▶ [Extract provided]
○ ○ ○

It is legitimate to make a _distinction_ between biblical theology and systematic theology, as between two different disciplines. It is not legitimate to make a _dichotomy_ between the two, as if the two disciplines produce conflicting conclusions from Scripture. The study of biblical theology is diachronic (through history), while the study of systematic theology is synchronic (fixed in history).

"Biblical theology" used as a phrase does not simply mean theology that is biblical, or according to the Bible. Instead, it refers to a particular discipline--the study of salvation as it progresses, unfolds, and develops through history, in Scripture. This way of looking at Scripture seems particularly well-suited to the approach taken by covenant theology. God's covenants are not static; there is true development from Eden, to post-fall, to Noah to Abraham, to Sinai, to David, and to Christ. The religion of Isaiah was not identical to the religion of Moses--while the two shared the same religion _in essence_, there have been real differences and changes. Biblical theology, in part, is the attempt to recognize those differences. Some of the big names in this discipline whom I know of are Geerhardus Vos, Richard Gaffin, and Meredith G. Kline.

Systematic theology, on the other hand, is arranged topically. We try to interpret the teaching of Scripture on a particular topic, like "sin" for example. This takes more than simply going through a concordance and looking up "sin" and then comparing all the passages. Of course, that may be a good starting point, but it is important to realize that this is only part of the task of systematic theology. We recognize that Scripture makes theological statements about "sin" even when the specific words for "sin" are not found explicitly in the text.

While liberals at Princeton were trying to pit the conclusions of biblical theology and systematic theology against one another, Vos came on to the scene and showed 'em wrong. Anytime anyone tries to suggest that these two disciplines produce conflicting conclusions, be skeptical.

Brian


----------

○ ○ ○

▶ [Records for this exercise]
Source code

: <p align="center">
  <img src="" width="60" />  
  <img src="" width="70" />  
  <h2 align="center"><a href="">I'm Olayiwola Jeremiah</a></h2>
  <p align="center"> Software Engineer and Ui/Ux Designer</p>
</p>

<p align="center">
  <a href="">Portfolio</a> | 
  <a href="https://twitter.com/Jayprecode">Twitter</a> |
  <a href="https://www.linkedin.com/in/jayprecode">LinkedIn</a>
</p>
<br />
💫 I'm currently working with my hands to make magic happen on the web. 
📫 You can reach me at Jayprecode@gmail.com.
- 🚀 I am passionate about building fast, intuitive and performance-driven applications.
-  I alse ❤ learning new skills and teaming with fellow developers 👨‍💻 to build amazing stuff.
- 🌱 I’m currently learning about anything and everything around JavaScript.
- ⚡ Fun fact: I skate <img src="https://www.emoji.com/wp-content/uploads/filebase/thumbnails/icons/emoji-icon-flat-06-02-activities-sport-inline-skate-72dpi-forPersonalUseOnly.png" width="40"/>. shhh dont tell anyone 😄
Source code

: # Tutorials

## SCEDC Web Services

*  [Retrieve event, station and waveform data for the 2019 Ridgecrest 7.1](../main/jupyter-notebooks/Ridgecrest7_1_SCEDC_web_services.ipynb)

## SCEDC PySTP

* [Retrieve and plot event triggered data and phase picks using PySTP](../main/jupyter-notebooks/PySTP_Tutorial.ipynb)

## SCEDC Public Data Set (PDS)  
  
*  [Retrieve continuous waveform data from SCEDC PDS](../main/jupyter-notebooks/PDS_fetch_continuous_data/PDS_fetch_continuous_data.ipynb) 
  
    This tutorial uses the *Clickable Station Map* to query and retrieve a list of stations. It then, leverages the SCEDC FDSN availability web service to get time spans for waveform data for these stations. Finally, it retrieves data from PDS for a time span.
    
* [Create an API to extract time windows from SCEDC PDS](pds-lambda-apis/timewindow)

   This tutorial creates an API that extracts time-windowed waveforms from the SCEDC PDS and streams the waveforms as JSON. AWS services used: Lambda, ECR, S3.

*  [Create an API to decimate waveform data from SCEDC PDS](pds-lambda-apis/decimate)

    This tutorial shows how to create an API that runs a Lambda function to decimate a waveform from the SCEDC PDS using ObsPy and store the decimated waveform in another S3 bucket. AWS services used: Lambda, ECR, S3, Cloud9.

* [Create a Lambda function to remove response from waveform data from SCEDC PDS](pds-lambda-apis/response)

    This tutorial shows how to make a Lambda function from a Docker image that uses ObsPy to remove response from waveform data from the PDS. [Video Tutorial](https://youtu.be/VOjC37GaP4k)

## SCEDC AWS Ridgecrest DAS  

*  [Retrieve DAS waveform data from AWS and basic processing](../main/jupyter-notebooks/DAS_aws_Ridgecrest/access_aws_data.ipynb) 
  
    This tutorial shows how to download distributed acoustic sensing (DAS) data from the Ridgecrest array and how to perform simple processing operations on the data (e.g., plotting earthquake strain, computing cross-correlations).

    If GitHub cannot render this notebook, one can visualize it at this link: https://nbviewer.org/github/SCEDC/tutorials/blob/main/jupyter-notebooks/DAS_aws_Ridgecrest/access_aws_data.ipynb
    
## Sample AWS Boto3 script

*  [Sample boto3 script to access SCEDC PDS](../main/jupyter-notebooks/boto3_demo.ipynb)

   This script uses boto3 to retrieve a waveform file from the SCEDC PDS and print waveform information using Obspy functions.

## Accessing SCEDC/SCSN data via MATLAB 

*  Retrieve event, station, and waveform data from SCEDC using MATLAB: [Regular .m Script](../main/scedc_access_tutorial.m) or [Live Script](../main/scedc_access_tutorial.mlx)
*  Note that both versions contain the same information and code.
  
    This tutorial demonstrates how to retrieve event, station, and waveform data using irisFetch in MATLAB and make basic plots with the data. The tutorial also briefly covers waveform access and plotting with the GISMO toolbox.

○ ○ ○

▶ [Problems and tasks]
A. Please answer these questions about the post on biblical and systematic theology, one per line:
(i) What term does the post use for the study of biblical theology?
(ii) What topic is given as an example for systematic theology?
(iii) Who came on the scene and showed the liberals at Princeton wrong?
B. In the records, rename "waveform" as "seismogram" from the line that has "access SCEDC PDS](../main/jupyter-notebooks/boto3_demo.ipynb)" through the end of the records, and give those lines again with nothing else changed.

▶ [Your written answers]
A.
(i) Diachronic (through history)
(ii) "Sin"
(iii) Vos

B.
*  [Sample boto3 script to access SCEDC PDS](../main/jupyter-notebooks/boto3_demo.ipynb)

   This script uses boto3 to retrieve a seismogram file from the SCEDC PDS and print seismogram information using Obspy functions.

## Accessing SCEDC/SCSN data via MATLAB 

*  Retrieve event, station, and seismogram data from SCEDC using MATLAB: [Regular .m Script](../main/scedc_access_tutorial.m) or [Live Script](../main/scedc_access_tutorial.mlx)
*  Note that both versions contain the same information and code.
  
    This tutorial demonstrates how to retrieve event, station, and seismogram data using irisFetch in MATLAB and make basic plots with the data. The tutorial also briefly covers seismogram access and plotting with the GISMO toolbox.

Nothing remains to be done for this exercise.